Призрак потерянного озера. Поместье Вэйдов. Госпожа Лант — страница 32 из 62

Моя мачеха всегда была чрезвычайно энергичной женщиной. Как сейчас помню ее ладную сухощавую фигуру, пышную копну золотисто–рыжих волос, ее живые зеленые глаза и заразительный смех. С «нашими девочками», как мы называли живших у нас студенток, она была гораздо ближе, чем я, деля с ними их повседневные хлопоты, маленькие радости, их первые любовные тайны. Глядя на нее, трудно было поверить, что этой женщине недавно исполнилось сорок, что она вынуждена в одиночку содержать пансион, взрослую падчерицу и инвалида–мужа. Большую часть своей жизни она провела в домашних хлопотах: стояла у пышущей жаром плиты, бегала по продуктовым лавкам, постоянно что–то мыла, чистила, скребла, — одним словом, вертелась как белка в колесе.

Но ничто не могло погасить ее жизнерадостность; соседи души в ней не чаяли и называли не иначе как «непоседа Би». Такова она была, когда познакомилась с моим отцом, такой остается и по сей день.

Они принимала живое участие в жизни буквально всех обитательниц пансиона, и ее очень сердило, что я сторонилась «наших девочек».

— Почему бы тебе не отложить свои книжки и не сходить в Уэллер–Холл на танцевальный вечер? — бывало, говорила она мне. — Бетти (или Сисси, или Алиса) как раз собирается туда и с удовольствием возьмет тебя с собой. Можешь надеть красное платье, которое мы купили на прошлой неделе. Оно тебе очень к лицу.

Или:

— Сегодня вечером я приглашаю на ужин сыновей миссис Гарднер.
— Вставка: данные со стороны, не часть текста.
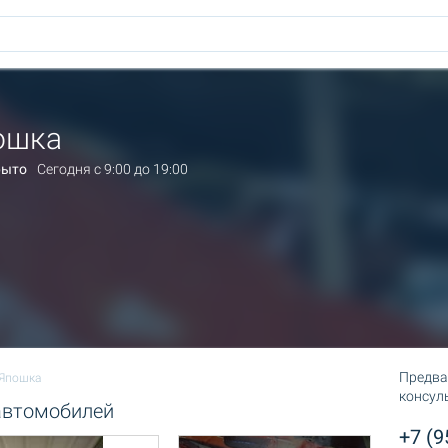
ошка
рыто
Сегодня c 9:00 до 19:00
Предва
Япошка
консул
автомобилей
+7 (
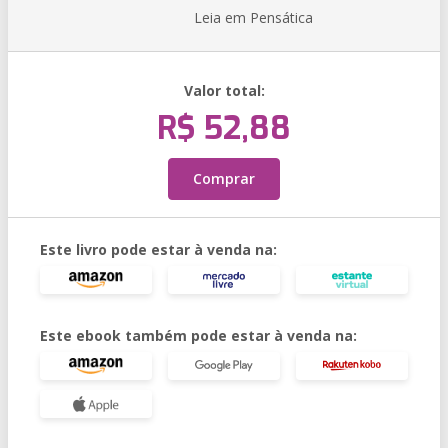
Leia em Pensática
Valor total:
R$ 52,88
Comprar
Este livro pode estar à venda na:
Este ebook também pode estar à venda na:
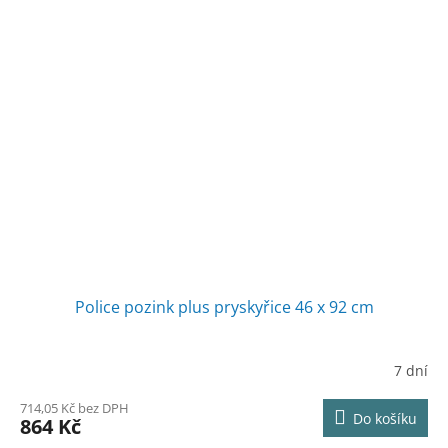
Police pozink plus pryskyřice 46 x 92 cm
7 dní
714,05 Kč bez DPH
Do košíku
864 Kč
Ничего не случится, если ты тоже там будешь.

Но столь дипломатичной она бывала далеко не всегда.

— Твоя нелюдимость приводит меня в отчаянье! — восклицала она, застав меня за чтением очередного романа у окна моей комнаты. — В городе столько молодых людей, что ты могла бы менять кавалеров, по крайней мере, раз в неделю!
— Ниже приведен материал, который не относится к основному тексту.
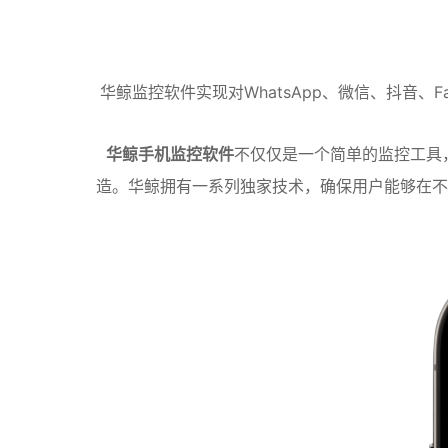
华鲸监控软件实现对WhatsApp、微信、抖音
华鲸手机监控软件
不仅仅是一个简单的监控工具
造。华鲸拥有一系列独家技术，确保用户能够在不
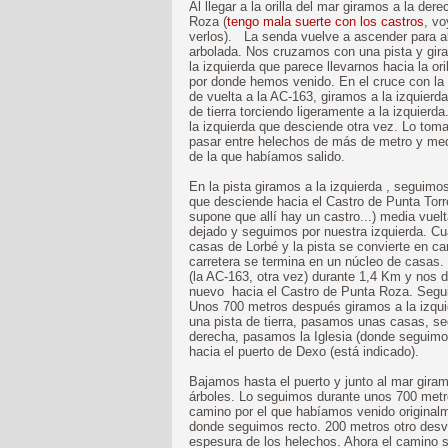
Al llegar a la orilla del mar giramos a la de
Roza (
tengo mala suerte con los castros
, v
verlos). La senda vuelve a ascender para al
arbolada. Nos cruzamos con una pista y gira
la izquierda que parece llevarnos hacia la o
por donde hemos venido. En el cruce con la 
de vuelta a la AC-163, giramos a la izquier
de tierra torciendo ligeramente a la izquier
la izquierda que desciende otra vez. Lo tom
pasar entre helechos de más de metro y medio
de la que habíamos salido.
En la pista giramos a la izquierda , seguim
que desciende hacia el Castro de Punta Torre
supone que allí hay un castro...) media vue
dejado y seguimos por nuestra izquierda. Cu
casas de Lorbé y la pista se convierte en ca
carretera se termina en un núcleo de casas.
(la AC-163, otra vez) durante 1,4 Km y nos 
nuevo hacia el Castro de Punta Roza. Segui
Unos 700 metros después giramos a la izqu
una pista de tierra, pasamos unas casas, s
derecha, pasamos la Iglesia (donde seguimos 
hacia el puerto de Dexo (está indicado).
Bajamos hasta el puerto y junto al mar giram
árboles. Lo seguimos durante unos 700 metro
camino por el que habíamos venido original
donde seguimos recto. 200 metros otro desv
espesura de los helechos. Ahora el camino s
Но ни уговоры, ни упреки не помогали: я лишь отмалчивалась и еще больше замыкалась в раковине своего одиночества.

Нельзя сказать, чтобы я была совершенно равнодушной к веселью. По субботам я с завистью следила за обычной суетой приготовлений к танцам или свиданиям, когда девушки, одалживая друг у друга туфли, кофточки, ссорятся из–за очереди в ванную и помогают одна другой уложить прическу. Меня не раз тянуло окунуться в безумный вихрь жизни, но я знала, что не была красавицей, что буду чувствовать себя на людях скованно, и, страшась неминуемого, как мне казалось, позора, предпочитала оставаться дома, отгородившись от мира стеной учебников и романов.

Как–то субботним вечером Сисси — одна из самых красивых девушек — нашла меня на кухне в одиночестве, поглощенной «Унесенными ветром». В тот момент я как раз кружилась в вальсе в паре с Реттом Батлером.

— Нэнси, ты должна мне помочь! — с порога проговорила Сисси.

— М–м–м? — я с трудом вернулась к реальности из сияющего бального зала. — Что ты сказала?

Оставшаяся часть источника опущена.